Legge di Bilancio 2019 (legge n. 145/2018) ha espressamente previsto per i contribuenti persone fisiche che versano in una situazione di grave e comprovata difficoltà economica di pagare i debiti con il fisco in forma ridotta: esattamente consente loro di versare una percentuale che oscilla dal 16 al 35% del totale dovuto già privato delle sanzioni ed interessi di mora.

Si ha una situazione di grave e comprovata difficoltà economica, secondo la legge, quando le persone fisiche hanno un ISEE (Indicatore della situazione economica equivalente) non superiore a 20 mila euro oppure quando a carico delle stesse risulti già aperta una procedura di liquidazione come prevista dalla legge sul sovraindebitamento (articolo 14-ter della legge 27 gennaio 2012, n. 3).

I debiti fiscali ammessi al saldo e stralcio devono essere tra quelli affidati all’agente della riscossione tra il 1 gennaio 2000 e il 31 dicembre 2017 e derivanti dall’omesso versamento delle imposte dovute in base alle dichiarazioni annuali, dei contributi previdenziali dovuti alle casse professionali o alle gestioni dei lavoratori autonomi.
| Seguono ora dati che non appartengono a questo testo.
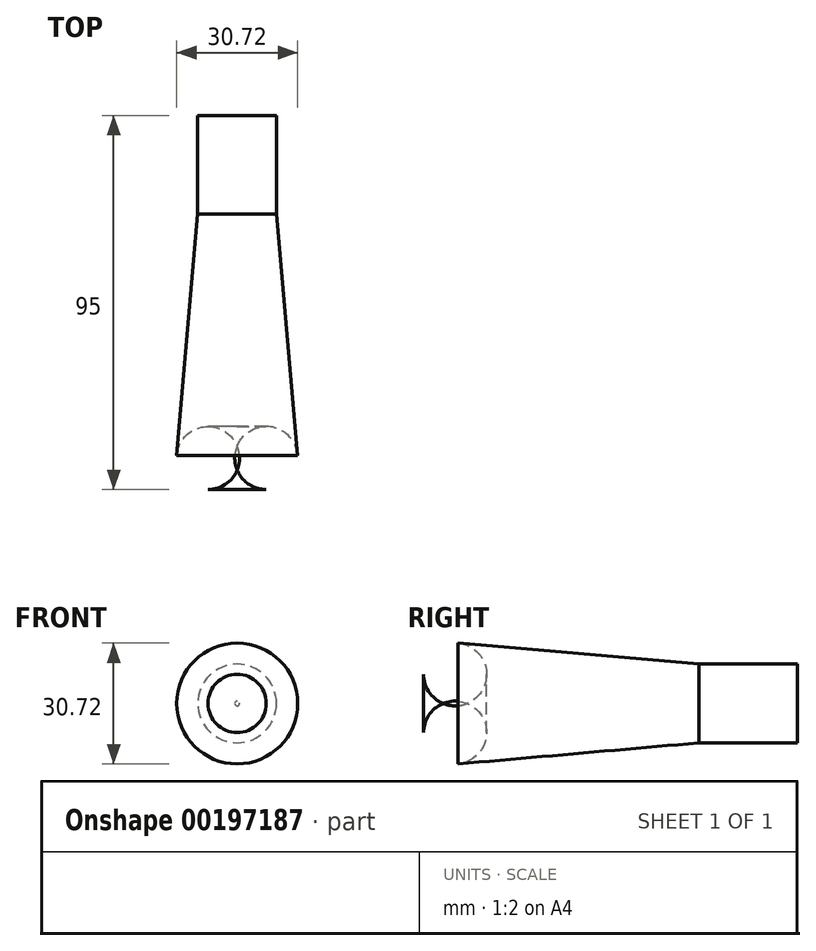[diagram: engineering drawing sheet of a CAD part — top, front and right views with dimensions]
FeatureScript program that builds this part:
annotation { "Feature Type Name" : "Feature", "Feature Type Description" : "" }
export const myFeature = defineFeature(function(context is Context, id is Id, definition is map)
    precondition{}
    {
        {
            var Q0;
            Q0=qCreatedBy(makeId("Front.planeOp"),FACE);
            var sketch = newSketch(context, id + "F0", { "sketchPlane" : qUnion([Q0])});
            skCircle(sketch, "E0", {"center": v(0, 0) * mm, "radius": 10 * mm});
            skSolve(sketch);
        }
        {
            var Q0;
            Q0 = qSketchRegion(id + "F0", true);
            extrude(context, id + "F1", {"entities" : qUnion([Q0]), "depth" : 70 * mm, "hasDraft" : true, "draftAngle" : 5 * degree});
        }
        {
            var Q0;
            Q0=makeQuery(id+"F1.opExtrude","CAP_EDGE",EDGE,{"disambiguationData":[OSD([sQuery(id+"F0.wireOp",EDGE,"E0")])],"isStart":false});
            fillet(context, id + "F2", {"entities" : qUnion([Q0]), "radius" : 8 * mm, "tangentPropagation" : true, "allowEdgeOverflow" : false});
        }
        {
            var Q0;
            Q0=makeQuery(id+"F1.opExtrude","CAP_FACE",FACE,{"disambiguationData":[OSD([sQuery(id+"F0.wireOp",EDGE,"E0")])],"isStart":true});
            var sketch = newSketch(context, id + "F3", { "sketchPlane" : qUnion([Q0])});
            skCircle(sketch, "E1", {"center": v(0, 0) * mm, "radius": 7.5 * mm});
            skSolve(sketch);
        }
        {
            var Q0;
            Q0=makeQuery(id+"F3.imprint","IMPRINT",FACE,{"disambiguationData":[TD([[makeQuery(id+"F3.imprint","IMPRINT",EDGE,{"derivedFrom":sQuery(id+"F3.wireOp",EDGE,"E1")}),-1.0]])]});
            var Q1;
            Q1=makeQuery(id+"F1.opExtrude","CAP_FACE",FACE,{"disambiguationData":[OSD([sQuery(id+"F0.wireOp",EDGE,"E0")])],"isStart":true});
            extrude(context, id + "F4", {"entities" : qUnion([Q0, Q1]), "operationType" : NewBodyOperationType.ADD, "depth" : 25 * mm});
        }
    });
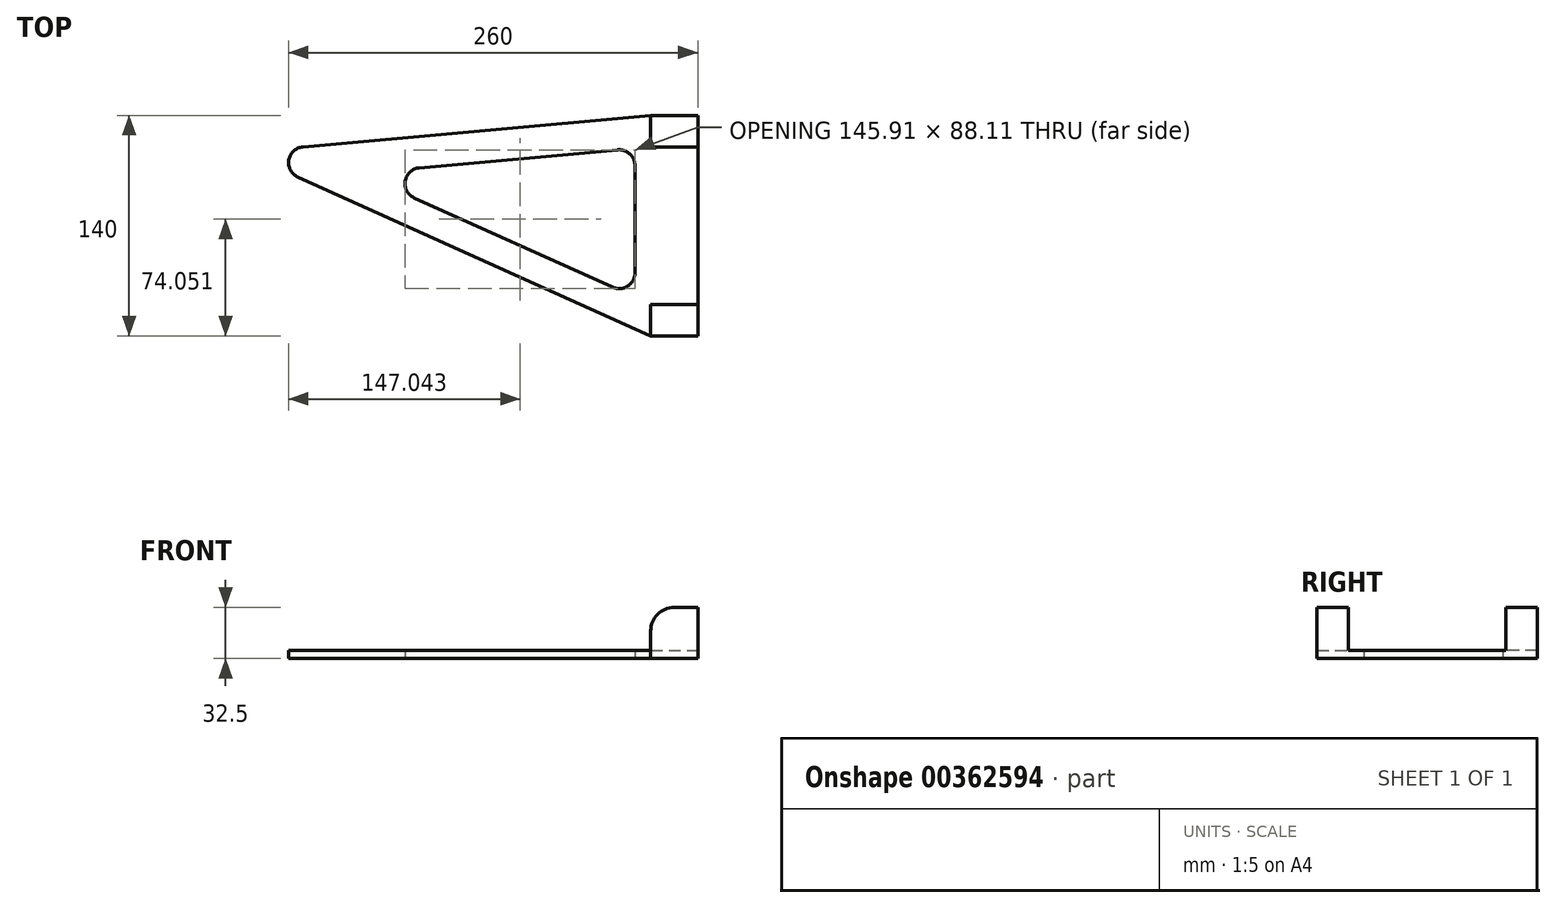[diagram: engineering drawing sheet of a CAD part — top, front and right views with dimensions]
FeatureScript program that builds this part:
annotation { "Feature Type Name" : "Feature", "Feature Type Description" : "" }
export const myFeature = defineFeature(function(context is Context, id is Id, definition is map)
    precondition{}
    {
        {
            var Q0;
            Q0=qCreatedBy(makeId("Top.planeOp"),FACE);
            var sketch = newSketch(context, id + "F0", { "sketchPlane" : qUnion([Q0])});
            skLineSegment(sketch, "E0", {"start": v(0, 32.72) * mm, "end": v(-250.9, 9.96) * mm});
            skLineSegment(sketch, "E1", {"start": v(-254.1, -9.12) * mm, "end": v(0, -123.5) * mm});
            skLineSegment(sketch, "E2", {"start": v(0, -123.5) * mm, "end": v(0, 32.72) * mm});
            skLineSegment(sketch, "E3.bottom", {"start": v(0, 10) * mm, "end": v(-30, 10) * mm});
            skLineSegment(sketch, "E3.top", {"start": v(0, 30) * mm, "end": v(-30, 30) * mm});
            skLineSegment(sketch, "E3.left", {"start": v(0, 10) * mm, "end": v(0, 30) * mm});
            skLineSegment(sketch, "E3.right", {"start": v(-30, 10) * mm, "end": v(-30, 30) * mm});
            skLineSegment(sketch, "E4.bottom", {"start": v(0, -90) * mm, "end": v(-30, -90) * mm});
            skLineSegment(sketch, "E4.top", {"start": v(0, -110) * mm, "end": v(-30, -110) * mm});
            skLineSegment(sketch, "E4.left", {"start": v(0, -90) * mm, "end": v(0, -110) * mm});
            skLineSegment(sketch, "E4.right", {"start": v(-30, -90) * mm, "end": v(-30, -110) * mm});
            skCircle(sketch, "E5", {"center": v(-250, 0) * mm, "radius": 10 * mm});
            skLineSegment(sketch, "E6", {"start": v(-30, 10) * mm, "end": v(-214.89, -6.77) * mm, "construction": true});
            skLineSegment(sketch, "E7", {"start": v(-214.89, -6.77) * mm, "end": v(-30, -90) * mm, "construction": true});
            skPoint(sketch, "E8.visualSharp", {"position": v(-214.89, -6.77) * mm});
            skLineSegment(sketch, "E9", {"start": v(-30, 10) * mm, "end": v(-30, -90) * mm});
            skLineSegment(sketch, "E10", {"start": v(-40, -1.86) * mm, "end": v(-40, -70.03) * mm});
            skLineSegment(sketch, "E11", {"start": v(-176.95, -3.33) * mm, "end": v(-50.9, 8.1) * mm});
            skLineSegment(sketch, "E12", {"start": v(-180.15, -22.4) * mm, "end": v(-54.1, -79.15) * mm});
            skPoint(sketch, "E13.visualSharp", {"position": v(-40, 9.1) * mm});
            skArc(sketch, "E13.filletArc", {"start": v(-40, -1.86) * mm, "mid": v(-43.26, 5.53) * mm, "end": v(-50.9, 8.1) * mm});
            skPoint(sketch, "E14.visualSharp", {"position": v(-40, -85.5) * mm});
            skArc(sketch, "E15.filletArc", {"start": v(-176.95, -3.33) * mm, "mid": v(-185.9, -11.64) * mm, "end": v(-180.15, -22.4) * mm});
            skArc(sketch, "E16.filletArc", {"start": v(-54.1, -79.15) * mm, "mid": v(-44.57, -78.43) * mm, "end": v(-40, -70.03) * mm});
            skSolve(sketch);
        }
        {
            var Q0;
            {var subQ5=sQuery(id+"F0.wireOp",EDGE,"E3.right");Q0=makeQuery(id+"F0.imprint","IMPRINT",FACE,{"disambiguationData":[TD([[makeQuery(id+"F0.imprint","IMPRINT",EDGE,{"derivedFrom":subQ5}),1.0]])]});}
            var Q1;
            {var subQ0=sQuery(id+"F0.wireOp",EDGE,"E5");var subQ1=makeQuery(id+"F0.imprint","INTERSECT",VERTEX,{"derivedFrom":[sQuery(id+"F0.wireOp",EDGE,"E0"),subQ0]});Q1=makeQuery(id+"F0.imprint","IMPRINT",FACE,{"disambiguationData":[TD([[makeQuery(id+"F0.imprint","IMPRINT",EDGE,{"disambiguationData":[TD([[subQ1,-1.0]])],"derivedFrom":subQ0}),1.0]])]});}
            var Q2;
            Q2=makeQuery(id+"F0.imprint","IMPRINT",FACE,{"disambiguationData":[TD([[makeQuery(id+"F0.imprint","IMPRINT",EDGE,{"derivedFrom":sQuery(id+"F0.wireOp",EDGE,"E3.bottom")}),-1.0]])]});
            var Q3;
            {var subQ0=sQuery(id+"F0.wireOp",EDGE,"E3.bottom");Q3=makeQuery(id+"F0.imprint","IMPRINT",FACE,{"disambiguationData":[TD([[makeQuery(id+"F0.imprint","IMPRINT",EDGE,{"derivedFrom":subQ0}),1.0]])]});}
            var Q4;
            Q4=makeQuery(id+"F0.imprint","IMPRINT",FACE,{"disambiguationData":[TD([[makeQuery(id+"F0.imprint","IMPRINT",EDGE,{"derivedFrom":sQuery(id+"F0.wireOp",EDGE,"E4.bottom")}),1.0]])]});
            extrude(context, id + "F1", {"entities" : qUnion([Q0, Q1, Q2, Q3, Q4]), "endBound" : BoundingType.SYMMETRIC, "depth" : 5 * mm});
        }
        {
            var Q0;
            Q0=makeQuery(id+"F0.imprint","IMPRINT",FACE,{"disambiguationData":[TD([[makeQuery(id+"F0.imprint","IMPRINT",EDGE,{"derivedFrom":sQuery(id+"F0.wireOp",EDGE,"E3.bottom")}),-1.0]])]});
            var Q1;
            Q1=makeQuery(id+"F0.imprint","IMPRINT",FACE,{"disambiguationData":[TD([[makeQuery(id+"F0.imprint","IMPRINT",EDGE,{"derivedFrom":sQuery(id+"F0.wireOp",EDGE,"E4.bottom")}),1.0]])]});
            extrude(context, id + "F2", {"entities" : qUnion([Q0, Q1]), "operationType" : NewBodyOperationType.ADD, "depth" : 30 * mm});
        }
        {
            var Q0;
            Q0=makeQuery(id+"F2.opExtrude","CAP_EDGE",EDGE,{"disambiguationData":[OSD([sQuery(id+"F0.wireOp",EDGE,"E3.left")])],"isStart":false});
            var Q1;
            Q1=makeQuery(id+"F2.opExtrude","CAP_EDGE",EDGE,{"disambiguationData":[OSD([sQuery(id+"F0.wireOp",EDGE,"E3.right")])],"isStart":false});
            var Q2;
            Q2=makeQuery(id+"F2.opExtrude","CAP_EDGE",EDGE,{"disambiguationData":[OSD([sQuery(id+"F0.wireOp",EDGE,"E4.left")])],"isStart":false});
            var Q3;
            Q3=makeQuery(id+"F2.opExtrude","CAP_EDGE",EDGE,{"disambiguationData":[OSD([sQuery(id+"F0.wireOp",EDGE,"E4.right")])],"isStart":false});
            fillet(context, id + "F3", {"entities" : qUnion([Q0, Q1, Q2, Q3]), "radius" : 15 * mm, "tangentPropagation" : true, "allowEdgeOverflow" : false});
        }
    });
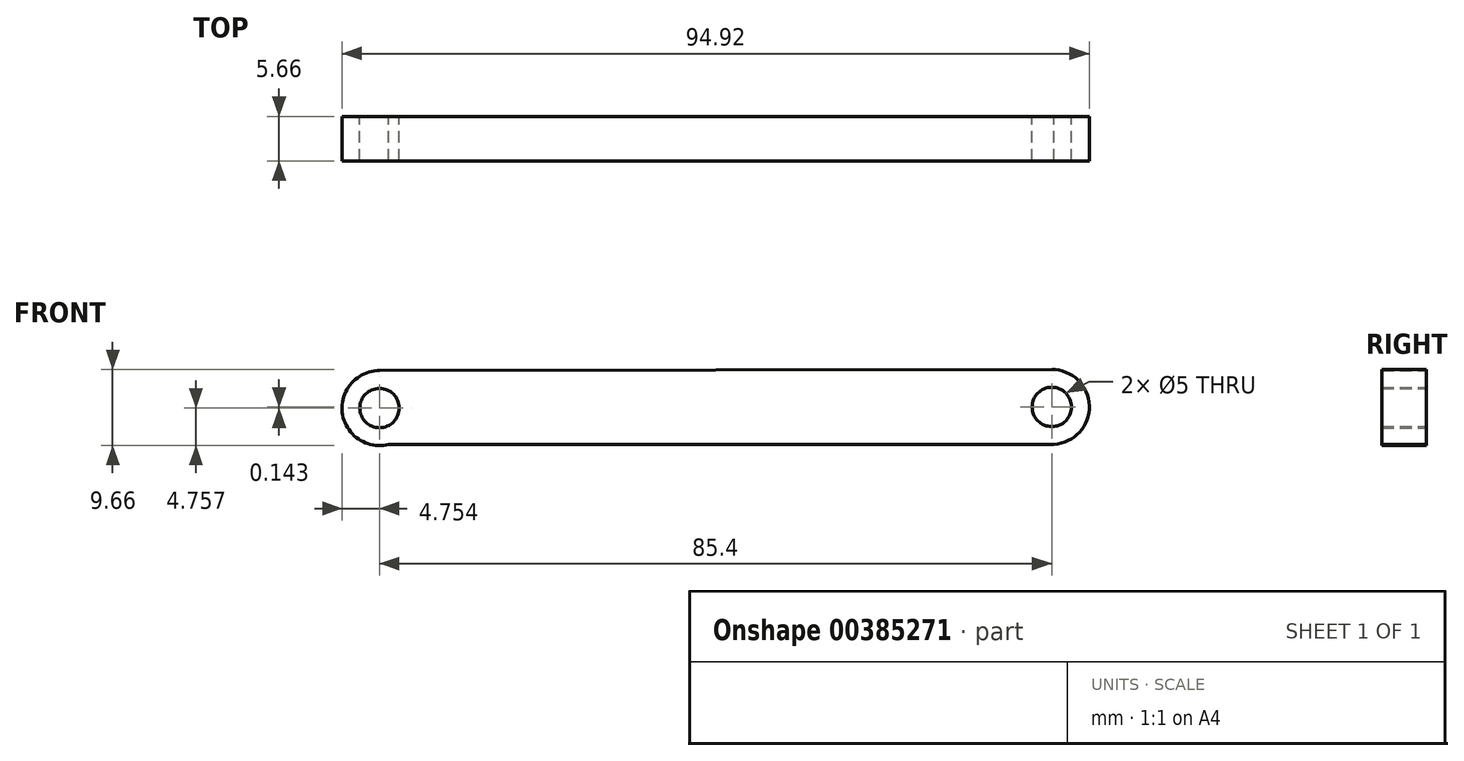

La rottamazione ter è un provvedimento di definizione agevolata che si rivolge ai contribuenti con debiti affidati alla riscossione dal primo gennaio 2000 al 31 dicembre 2017 che, pur avendo aderito alle precedenti rottamazioni, non avevano versato gli importi dovuti. Chi aderisce alla rottamazione ter ha il diritto di pagare le somme dovute senza dover corrispondere le sanzioni né gli interessi di mora.